In [5]:
%%capture
# Export this Notebook to PDF
!jupyter nbconvert --to pdf "Hypothesis Testing.ipynb" \
    --TagRemovePreprocessor.enabled=True  \
    --TagRemovePreprocessor.remove_cell_tags remove_cell \
    --TagRemovePreprocessor.remove_all_outputs_tags remove_output \
    --TagRemovePreprocessor.remove_input_tags remove_input;

In [1]:
# Make Jupyter reload library before every execution

%load_ext autoreload
%autoreload 2

import warnings
warnings.filterwarnings('ignore')

In [2]:
import pandas as pd
import numpy as np

df= pd.read_csv('data/all.csv', parse_dates=True, )

# Hypothesis Testing

The observed correlations from the data analysis and visualizations suggest several hypotheses that could be explored through further analysis:

1. **Impact of Sleep Disturbances on Quality:** Given the strong negative correlation between sleep disturbances and quality, we can hypothesize that increased sleep disturbances are likely to negatively impact the quality of sleep.

1. **Age in Relation to Sleep Duration:** The negative correlation between age and calculated night sleep duration leads to the hypothesis that sleep duration may decrease with age.

1. **Relationship Between Sleep Onset Time and Quality:** The moderate negative correlation observed between sleep onset time and quality suggests that a longer time to fall asleep might be associated with poorer sleep quality.

1. **Influence of Exercise on Sleep Duration and Quality:** The slight positive correlation between exercise days per week and sleep duration hints at a potential hypothesis that increased physical activity could contribute to longer and possibly better quality sleep.

1. **Nap Duration's Effect on Nighttime Sleep Duration:** Although the correlation is weak, we could investigate whether the duration of naps has any effect on the duration of nighttime sleep.

**Null Hypothesis ($H_0$)**: The level of Sleep Disturbances has no impact on Sleep Quality.

**Alternative Hypothesis ($H_1$)**: The level of Sleep Disturbances has a negative impact on Sleep Quality.

In [3]:
sleep_disturbances_mapping = {
    "Never": 0,
    "Rarely": 1,
    "Sometimes": 2,
    "Frequently": 3,
    "Often": 4,
}

df["Sleep Disturbances Ordinal"] = df["Sleep Disturbances"].map(
    sleep_disturbances_mapping
)


In [4]:
import scipy.stats as stats

# Perform Spearman correlation test
correlation, p_value = stats.spearmanr(df['Sleep Quality'].to_numpy(), df['Sleep Disturbances Ordinal'].to_numpy().astype(float))

print(f'Correlation: {correlation}')
print(f'P-value: {p_value}')

Correlation: -0.45326163606763725
P-value: 8.396028187377574e-07


With the given results of a Spearman correlation coefficient (ρ) of approximately -0.453 and a p-value of approximately 8.4e-07, we can draw the following conclusions about the relationship between sleep disturbances and sleep quality:

**Strength and Direction of Correlation:** The Spearman correlation coefficient of -0.453 indicates a moderate negative correlation between sleep disturbances and sleep quality.
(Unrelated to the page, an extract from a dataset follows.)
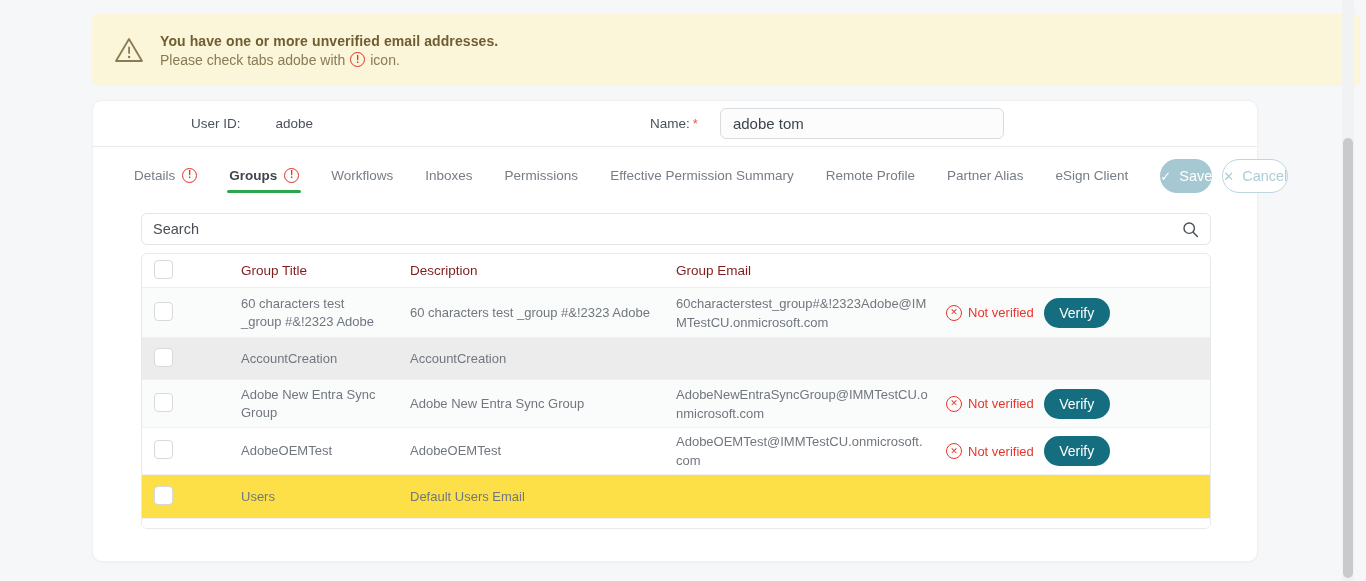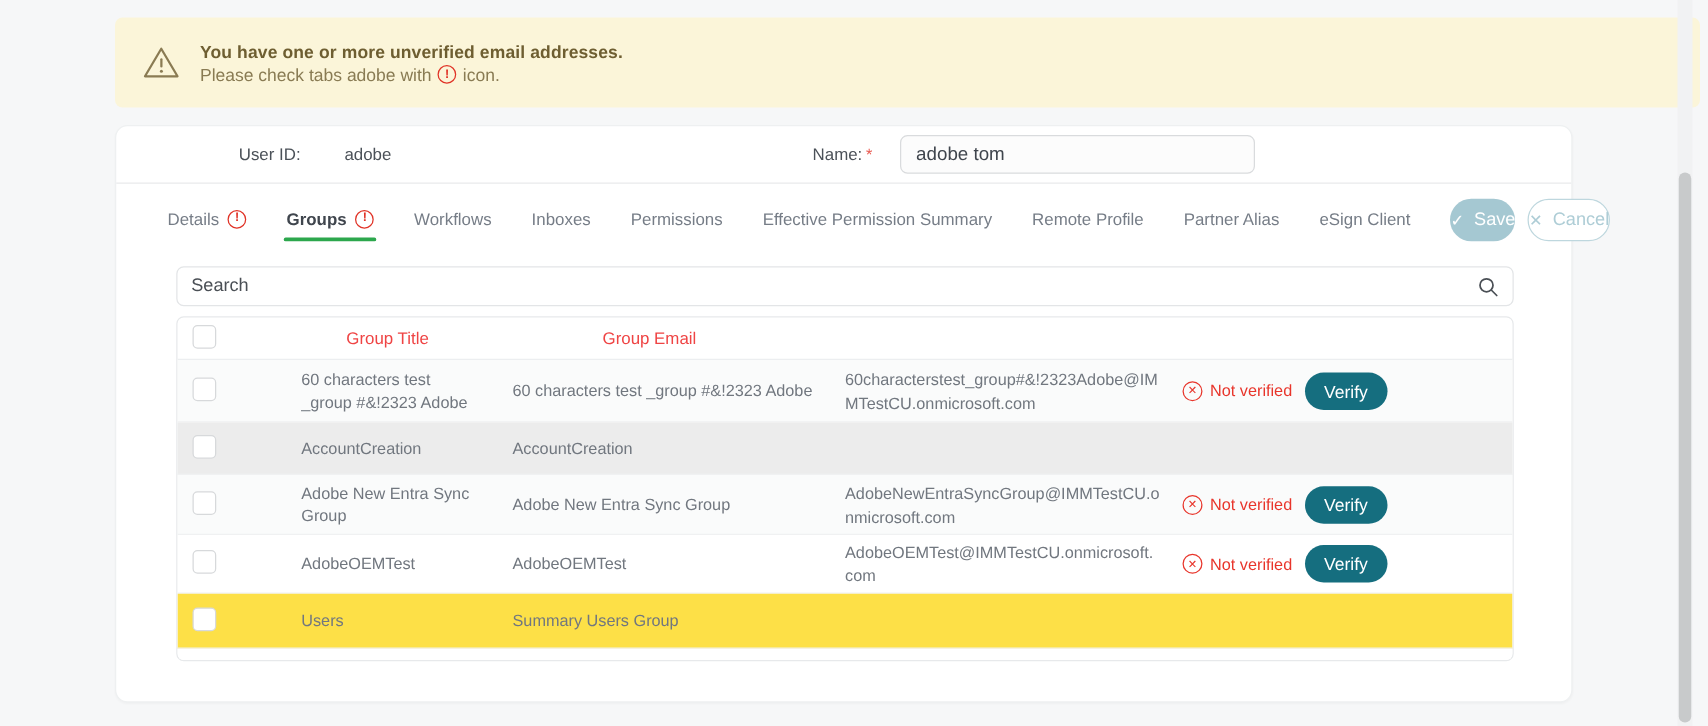"Group Title" .thead { color: #ef4444 -> #7f1d1d; gap: 36px -> none }
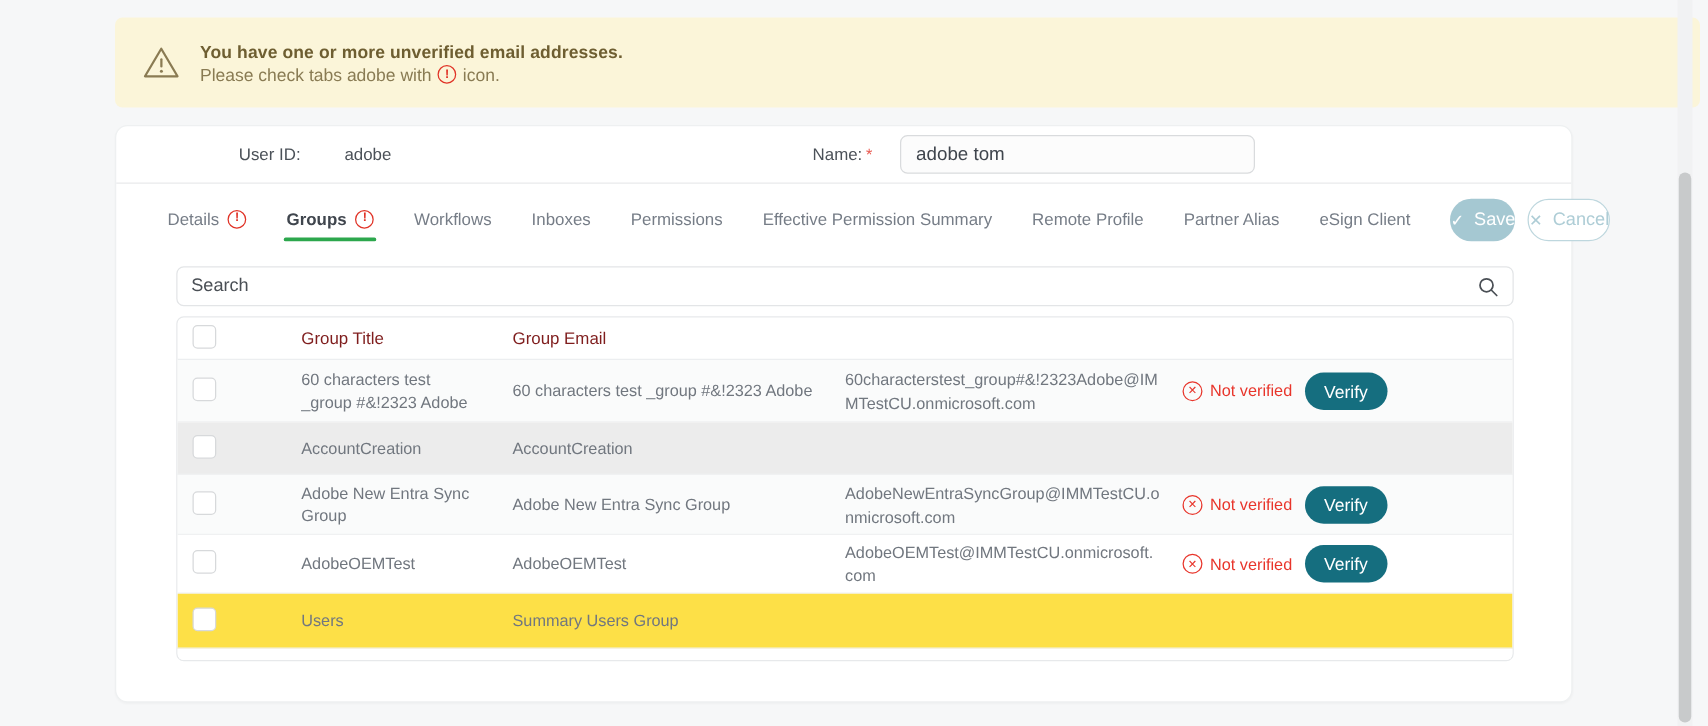"Description" div.cell-desc { html: none -> <div>Description</div> }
This means that as sleep disturbances increase (become more frequent), sleep quality tends to decrease (gets worse).

**Statistical Significance:** The p-value is a measure of the probability that the observed correlation occurred by chance if there were no actual relationship in the population. A p-value of 8.4e-07 is extremely small, far below the common alpha level of 0.05 used to determine statistical significance. This means that the negative correlation observed is highly unlikely to be due to random variation in the sample; it's statistically significant.

**Conclusion:**
Based on the Spearman correlation test, we can confidently reject the null hypothesis that there is no correlation between sleep disturbances and sleep quality. The data supports the alternative hypothesis that sleep disturbances do affect sleep quality, with more disturbances associated with worse sleep quality. This result aligns with what might be expected intuitively: that individuals who experience more disturbances during sleep tend to report lower overall sleep quality.